05/21/2014 02:30 pm ET | Updated Jul 21, 2014

A View From the Lectern

He's donned the cap and gown, he's earned the pomp and the circumstance, now you approach the moment he actually leaves for college. He's been successful in high school and worked hard to balance academic, social and family life. But now he's heading to a place where you'll have no control and no day-to-day voice in his affairs. Sure, he's learned responsibility, but you've been his safety net. Now, he's sailing solo.

You haven't been a meddler in the past, but on occasion you were justified in sending an email to that teacher -- the one who wrote nasty notes on papers or assigned unfairly low grades. Usually you could help your son sort through the problem, but now, it will be up to him to communicate with those arbitrary classroom leaders. And this time, they're not high-school teachers; they're professors.

You remember the professors from your college years. At best, they were fascinating, prompting curiosity about Foucoult's pendulum or Pavlov's dogs. But they could also be stodgy. Some wore ill-fitting clothes, had off-putting personal habits, and used their pedantic lexicon as a shield to distance themselves from mere students. They seemed to live in an alternate universe where everyone discusses Galileo and Descartes at cocktail parties. Your son may be sitting in a classroom with one of those professors, and he's got to navigate the class, the assignments, the professor on his own.

I am one of those professors. I may have your son in my English 101 class. I'll walk in the first day with a scholarly look and a no-nonsense attitude. I'll go over the syllabus and the assignments that make up the class; I might even use some words he doesn't understand. I'll warn him to do his homework, pay attention, take notes, and participate. I'll also explain some ways my class is not like high school: I won't remind him when he misses an assignment; I won't take it personally if he skips class; I won't be surprised when 20 percent of the class fails. He is an adult now, in the eyes of this institution of higher education. Not only will I not contact his parent if he's struggling in class; I'm legally prohibited from doing so.

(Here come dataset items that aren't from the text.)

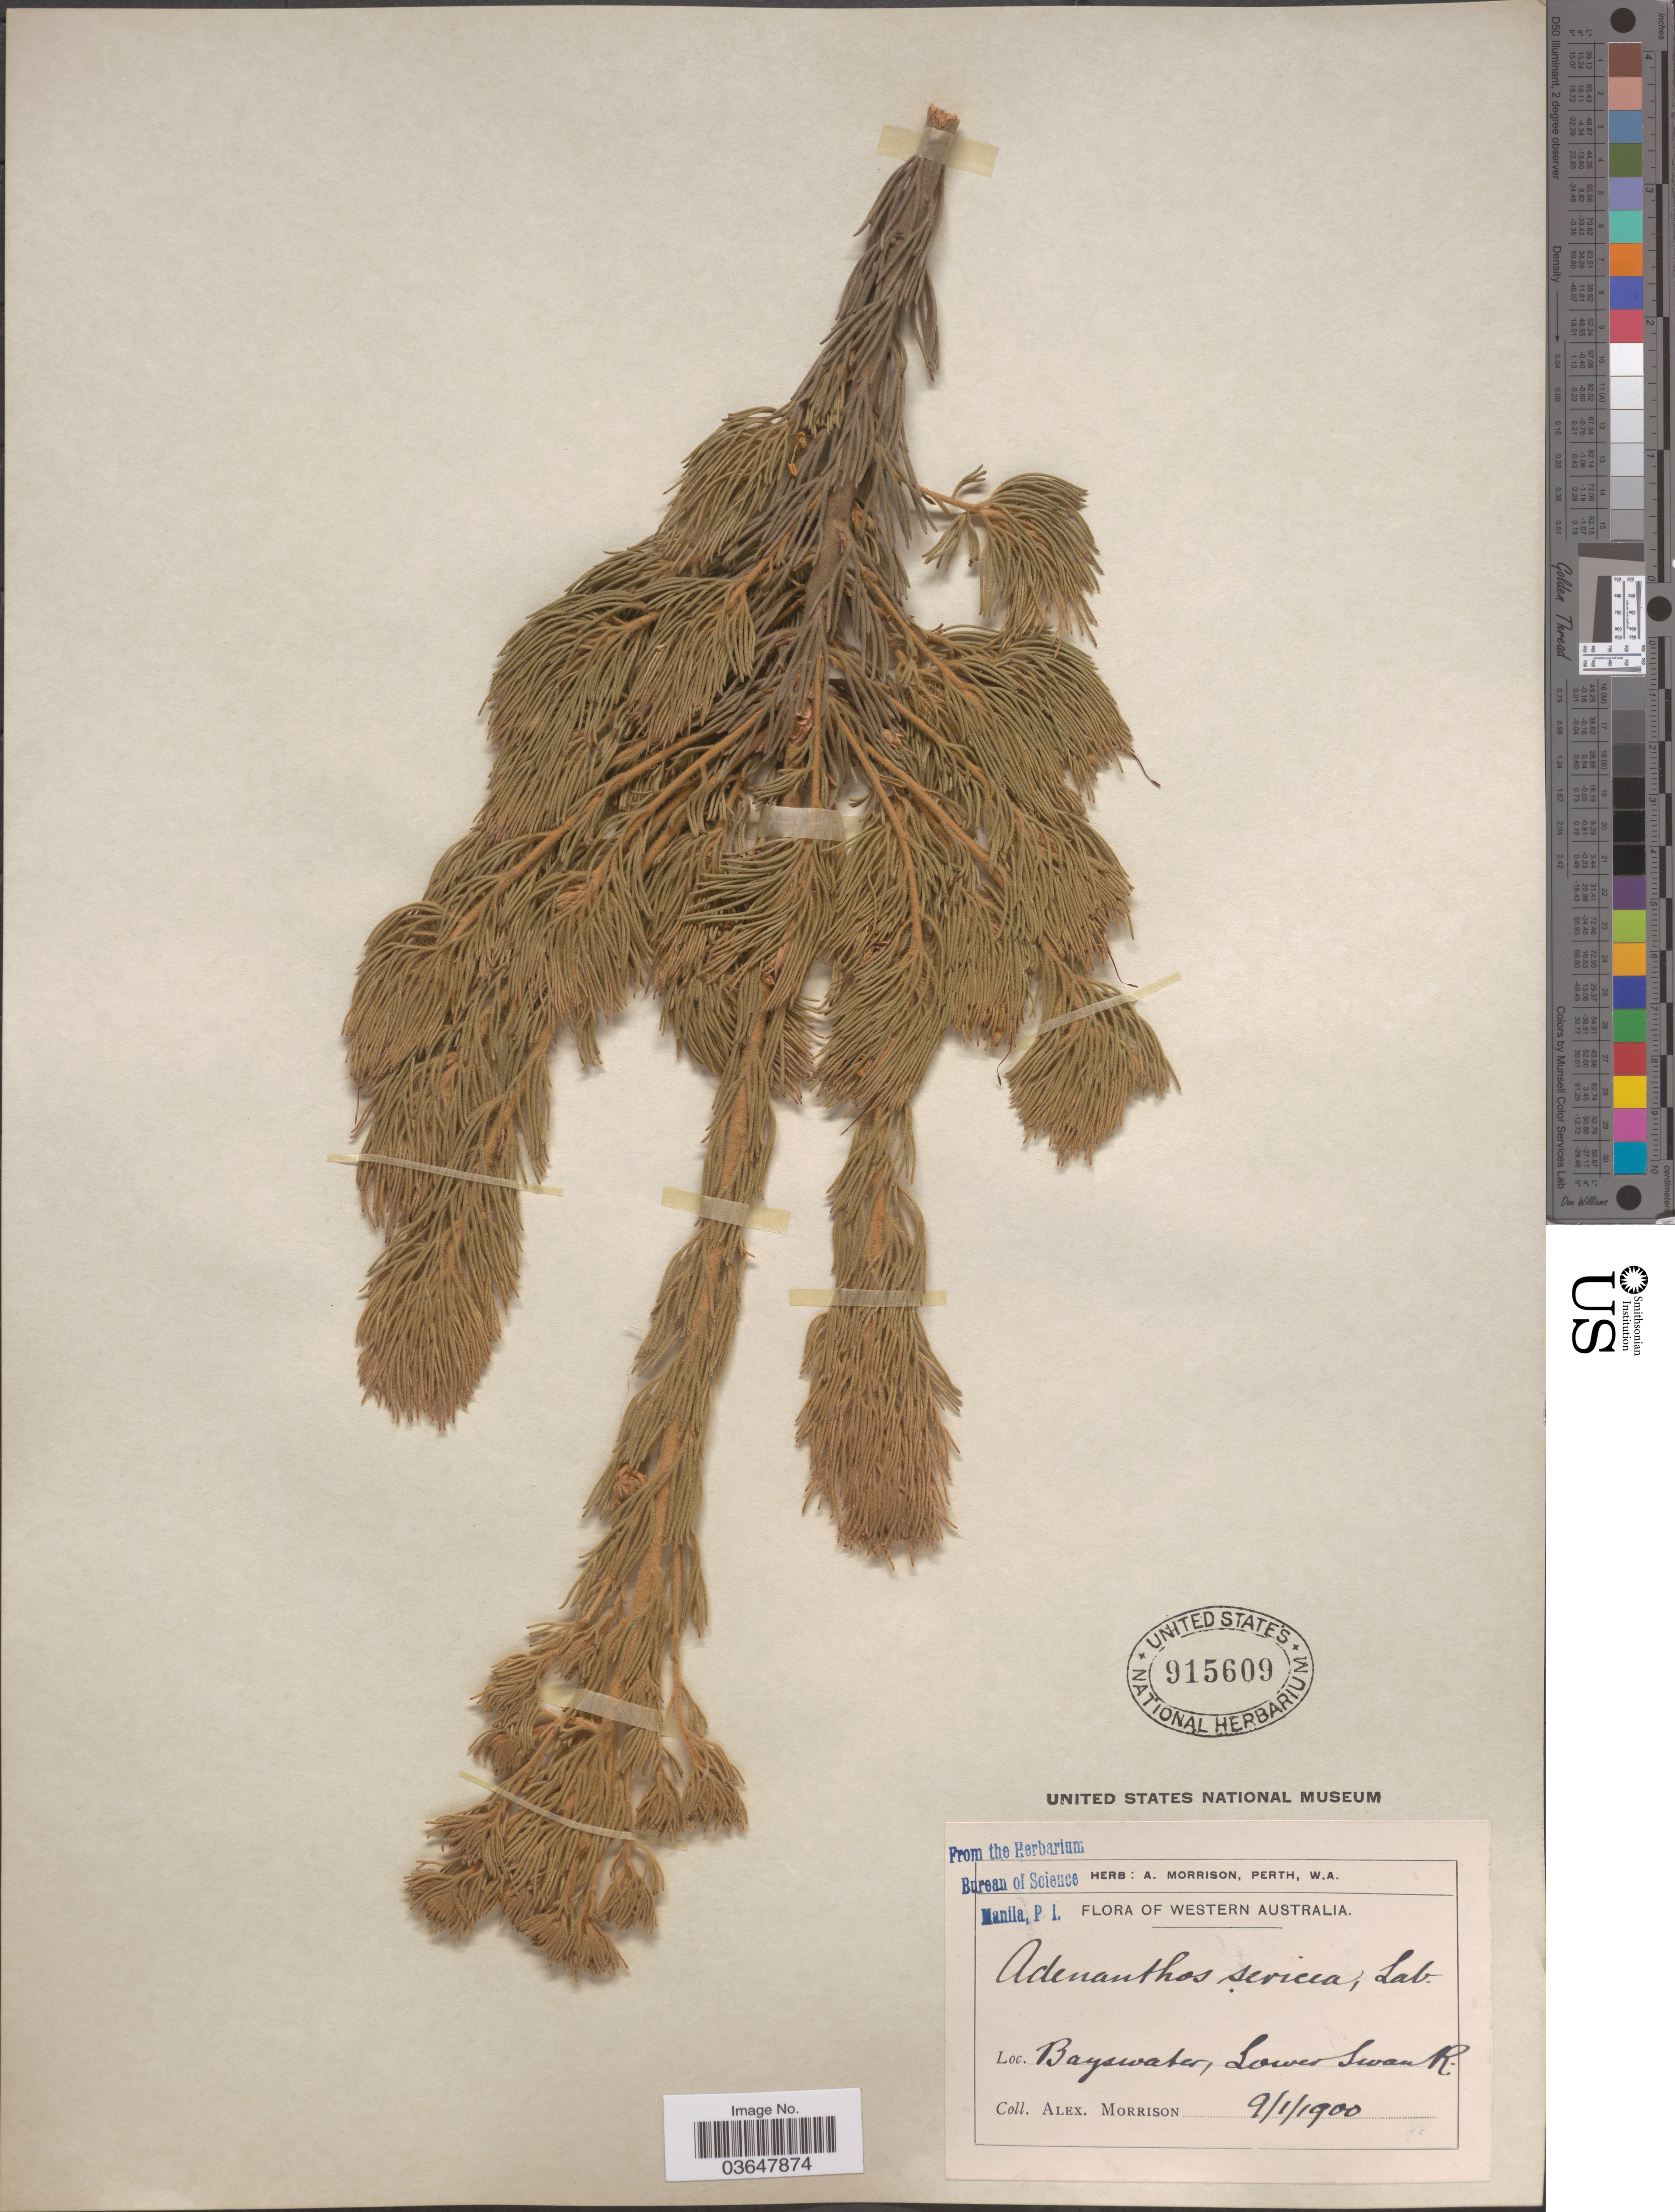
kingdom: Plantae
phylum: Tracheophyta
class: Magnoliopsida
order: Proteales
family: Proteaceae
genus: Adenanthos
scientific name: Adenanthos sericeus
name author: Labill.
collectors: A. Morrison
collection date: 1900-01-09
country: Australia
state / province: Western Australia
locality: Bayswater, Lower Swan R.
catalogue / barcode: US 915609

But, what your son will learn if he comes to class, completes his assignments and participates in the academic experience is that I'm also a human being. Most of us professors are.

What your son may not know, and what you do not know, is that I have a son too. One day soon, he will go off to college. I think about my son when a freshman student comes to my office to talk about an assignment. As the emerging adult in front of me searches for words to convey his confusion, frustration, or confession, I think about how I would like my son to be treated in a parallel situation. I think about how nervous he would be to walk into that office, sit in that chair, and start a conversation with a professor. He may stammer, cry, or tell me a long, detailed, falsified story. He may know he's in hot water, or he may be using every shred of his courage to ask compelling questions about an assignment he doesn't understand. I think about you at home, wondering how that meeting with the professor is going today -- or whether your son has told you the gritty details of his situation.

As I talk with your son in my office, and as I stand behind the podium three times a week, I'm thinking about his perspective. I'm looking at the faces of those 19-year-olds, trying to determine whether they're following me, whether they'll be able to successfully complete the paper I've assigned. I modify my teaching approach based on their cues. I'm not a lecturer who takes pride in eccentricity and esotericism; I don't live in an ivory tower. I actually want to get through to these students and see them succeed. I want them to understand and think deeply about what they read and write, and I want that writing to be clear and substantive.

In the long view, I think about that student as a future professional and the weight of my responsibility. I'm the last stop before he hits the world of work. I envision him giving a presentation at a meeting, negotiating with colleagues about how to solve a problem, or reporting to his boss about the company's status. Will he be equipped? If any of these roles demand reading or writing, it's my job to prepare him.

So, in my interactions with students, I walk the line between abiding rigidly by my policies (Your paper's late. The penalty clock is running.) and summoning empathy for a kid just a few months out of the close bonds of high school. I recognize where he's been, but I also envision where he needs to go. In that office meeting, in that classroom, I'm 85 percent academic and 15 percent mom.

This doesn't mean that everything turns out all right in the end. The truth is that your son will stumble in the next year. The severity of the fall and the quality of the recovery may determine his academic and professional success. I, or a professor like me, could play a key role in this drama. You may never know the full circumstances of the situation, and neither, certainly, will I. He might fail -- the negotiation, the class, or the entire college experience. But if he lands on his feet, he'll take that experience and build on it for his next interaction with a professor. He'll return to campus sophomore year perhaps with a bit of swagger, but certainly with the confidence that he's "got this."

And when he walks across that stage to receive his diploma (hopefully some time in the next five years), I'll be right there in the crowd with you, cheering him on.